I am currently using LogisticRegression from scikit-learn in the problem of multi-class categorization. I've decided to use LogisticRegression since I've read a couple of articles describing it as a well-calibrated algorithm in terms of prediction probabilities it returns.
For each result of the classifier I inspect its prediction probability as well as a distance between the classified observation and the rest of examples in the training set with the same decision class.
I'm surprised that for some of the results even though a class has been predicted with more than 90% confidence, the cosine similarity measure suggests that the given example is on average nearly orthogonal to the set of examples with the same class in the training set.
Can someone please provide some clue as to why such a discrepancy could be observed?
I'd expect that for the examples that are substantially distant from the rest of observations with the same class, the LogisticRegression algorithm would return low prediction probabilities.

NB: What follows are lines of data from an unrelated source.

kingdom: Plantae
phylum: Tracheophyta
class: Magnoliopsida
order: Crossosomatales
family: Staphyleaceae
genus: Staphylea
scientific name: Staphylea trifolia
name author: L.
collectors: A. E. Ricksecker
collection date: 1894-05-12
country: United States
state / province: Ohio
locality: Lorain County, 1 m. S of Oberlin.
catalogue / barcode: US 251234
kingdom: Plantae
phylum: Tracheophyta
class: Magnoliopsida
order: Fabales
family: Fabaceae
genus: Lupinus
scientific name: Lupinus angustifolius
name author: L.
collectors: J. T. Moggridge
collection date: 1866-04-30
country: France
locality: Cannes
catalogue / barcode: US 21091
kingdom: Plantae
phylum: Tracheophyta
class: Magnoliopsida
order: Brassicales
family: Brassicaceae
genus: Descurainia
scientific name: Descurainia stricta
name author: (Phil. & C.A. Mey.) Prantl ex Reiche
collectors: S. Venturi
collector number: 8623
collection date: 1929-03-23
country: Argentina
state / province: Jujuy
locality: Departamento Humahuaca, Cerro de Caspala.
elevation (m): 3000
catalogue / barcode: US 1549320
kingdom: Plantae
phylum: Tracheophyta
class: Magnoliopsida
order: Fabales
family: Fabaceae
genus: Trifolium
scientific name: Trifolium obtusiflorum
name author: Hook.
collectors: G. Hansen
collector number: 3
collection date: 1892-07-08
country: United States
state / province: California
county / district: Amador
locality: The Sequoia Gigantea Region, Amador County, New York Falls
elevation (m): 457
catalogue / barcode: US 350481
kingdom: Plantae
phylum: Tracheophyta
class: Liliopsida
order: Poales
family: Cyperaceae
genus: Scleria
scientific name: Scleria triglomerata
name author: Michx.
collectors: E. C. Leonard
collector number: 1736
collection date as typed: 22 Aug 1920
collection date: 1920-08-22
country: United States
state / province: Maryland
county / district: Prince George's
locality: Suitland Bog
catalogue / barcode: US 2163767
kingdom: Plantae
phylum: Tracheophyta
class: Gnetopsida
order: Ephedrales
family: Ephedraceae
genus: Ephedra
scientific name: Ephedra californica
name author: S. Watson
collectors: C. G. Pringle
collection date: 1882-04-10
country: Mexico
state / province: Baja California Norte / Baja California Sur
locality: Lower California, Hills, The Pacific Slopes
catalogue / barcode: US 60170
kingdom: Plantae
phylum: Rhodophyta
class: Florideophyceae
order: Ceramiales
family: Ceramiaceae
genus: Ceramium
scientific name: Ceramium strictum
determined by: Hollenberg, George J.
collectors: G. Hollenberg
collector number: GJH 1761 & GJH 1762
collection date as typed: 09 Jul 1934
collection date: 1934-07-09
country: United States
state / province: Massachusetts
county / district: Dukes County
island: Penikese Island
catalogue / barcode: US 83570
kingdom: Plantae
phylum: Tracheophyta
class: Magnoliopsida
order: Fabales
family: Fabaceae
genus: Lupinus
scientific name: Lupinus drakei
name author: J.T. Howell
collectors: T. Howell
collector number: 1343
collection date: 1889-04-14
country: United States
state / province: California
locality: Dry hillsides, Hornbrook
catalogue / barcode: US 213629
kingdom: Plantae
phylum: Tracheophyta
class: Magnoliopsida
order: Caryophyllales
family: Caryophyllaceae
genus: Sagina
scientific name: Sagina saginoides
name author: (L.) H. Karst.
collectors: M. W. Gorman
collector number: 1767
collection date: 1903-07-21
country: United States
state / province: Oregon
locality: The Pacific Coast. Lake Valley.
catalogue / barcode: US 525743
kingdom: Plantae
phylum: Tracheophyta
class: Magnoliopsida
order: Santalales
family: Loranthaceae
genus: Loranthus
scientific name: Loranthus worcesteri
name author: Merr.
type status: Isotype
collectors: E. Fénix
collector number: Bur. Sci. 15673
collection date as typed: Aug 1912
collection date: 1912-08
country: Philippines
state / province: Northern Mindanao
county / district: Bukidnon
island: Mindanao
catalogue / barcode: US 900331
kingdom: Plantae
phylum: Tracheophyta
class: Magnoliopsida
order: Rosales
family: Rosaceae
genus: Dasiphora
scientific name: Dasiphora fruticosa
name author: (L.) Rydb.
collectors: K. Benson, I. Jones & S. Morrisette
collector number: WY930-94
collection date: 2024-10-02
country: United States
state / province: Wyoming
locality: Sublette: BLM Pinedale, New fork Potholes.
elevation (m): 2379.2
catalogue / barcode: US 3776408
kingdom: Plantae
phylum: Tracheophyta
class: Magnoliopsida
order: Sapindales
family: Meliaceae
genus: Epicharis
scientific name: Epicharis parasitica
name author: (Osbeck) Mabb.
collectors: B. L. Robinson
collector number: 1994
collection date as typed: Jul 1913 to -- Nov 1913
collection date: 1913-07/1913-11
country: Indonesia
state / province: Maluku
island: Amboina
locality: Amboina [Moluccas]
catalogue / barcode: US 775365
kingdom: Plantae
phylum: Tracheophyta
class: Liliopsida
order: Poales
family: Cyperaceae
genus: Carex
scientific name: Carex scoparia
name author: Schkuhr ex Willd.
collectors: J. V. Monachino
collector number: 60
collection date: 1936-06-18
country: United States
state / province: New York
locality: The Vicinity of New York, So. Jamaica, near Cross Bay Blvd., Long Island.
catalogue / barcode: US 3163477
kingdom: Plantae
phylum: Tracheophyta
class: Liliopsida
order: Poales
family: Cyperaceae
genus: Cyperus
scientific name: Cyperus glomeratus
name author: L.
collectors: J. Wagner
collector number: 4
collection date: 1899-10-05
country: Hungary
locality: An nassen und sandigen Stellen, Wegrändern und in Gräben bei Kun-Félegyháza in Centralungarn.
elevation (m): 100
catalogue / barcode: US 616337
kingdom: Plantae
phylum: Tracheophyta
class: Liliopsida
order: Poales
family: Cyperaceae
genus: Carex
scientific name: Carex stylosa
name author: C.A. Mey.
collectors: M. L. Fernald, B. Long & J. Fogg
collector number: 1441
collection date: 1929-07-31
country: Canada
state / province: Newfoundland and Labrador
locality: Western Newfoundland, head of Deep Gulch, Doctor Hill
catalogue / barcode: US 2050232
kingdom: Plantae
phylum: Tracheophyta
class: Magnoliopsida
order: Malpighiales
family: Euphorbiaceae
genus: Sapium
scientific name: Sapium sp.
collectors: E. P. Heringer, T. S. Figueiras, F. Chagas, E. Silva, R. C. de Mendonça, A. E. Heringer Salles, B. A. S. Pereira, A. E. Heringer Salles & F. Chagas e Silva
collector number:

Logistic regression / classification will provide results with respect to a decision boundary but there is no guarantee that points on the same side of the boundary (i.e., belonging to the same class) will have small cosine distances (or even small Euclidean distances).
Consider points in the x-y plane where all points below y=0 belong to one class and all points above belong to the other class. The points (-1000, 1) and (1000, 1) belong to the same class but have a relatively large cosine distance between them. On the other hand, the points (1000, 1) and (1000, -1) belong to different classes but have a very small cosine distance.